Reproduce the profile of Florence below word for word, from "Florence, 70" to "her words themselves.".

[Text under study Boundary: Start]

Florence shares her story
“I noticed that I was more cognitive and remembering things.”
Florence, 70
Retired
Florence used to make the daily commute from her home in Brooklyn across the East River into the canyons of Manhattan for her job as a secretary in a law firm, but that was before she lost her job in a cutback. Those days are behind her now but like most tough-minded people who’ve had to deal with job-loss, she perseveres.
“I am retired,” reports this proud resident of one of the most densely populated places on earth. “I grew up in Brooklyn. I’m a Brooklyn girl through and through,” Florence says, her distinctive Brooklyn accent conveying the same meaning as her words themselves.
“I live with my 43-year-old son and I really don’t work anymore. The only extra work that I do is I dog-sit for a family when they go away. I used to have two or three jobs since I lost my job back in 2013. I just ended up retiring four years earlier than I had planned.”
She shares some more truth about herself. “It hasn’t been easy at times, but with what was dealt with, to me, I persevered and I’m a strong person. I have to attribute a lot of that to my faith,” she says.
“God is very important in my life,” she continues. “I was raised well, to be a decent person. I would say it’s wonderful to be getting on in age and being able to look back and say that I’ve done my best to live a good life.”

[Text under study Boundary: End]
[Provided material Boundary: Start]

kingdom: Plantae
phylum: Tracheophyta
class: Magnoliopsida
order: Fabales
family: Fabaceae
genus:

[Provided material Boundary: End]

## Result
Florence, 70
Retired
Florence used to make the daily commute from her home in Brooklyn across the East River into the canyons of Manhattan for her job as a secretary in a law firm, but that was before she lost her job in a cutback. Those days are behind her now but like most tough-minded people who’ve had to deal with job-loss, she perseveres.
“I am retired,” reports this proud resident of one of the most densely populated places on earth. “I grew up in Brooklyn. I’m a Brooklyn girl through and through,” Florence says, her distinctive Brooklyn accent conveying the same meaning as her words themselves.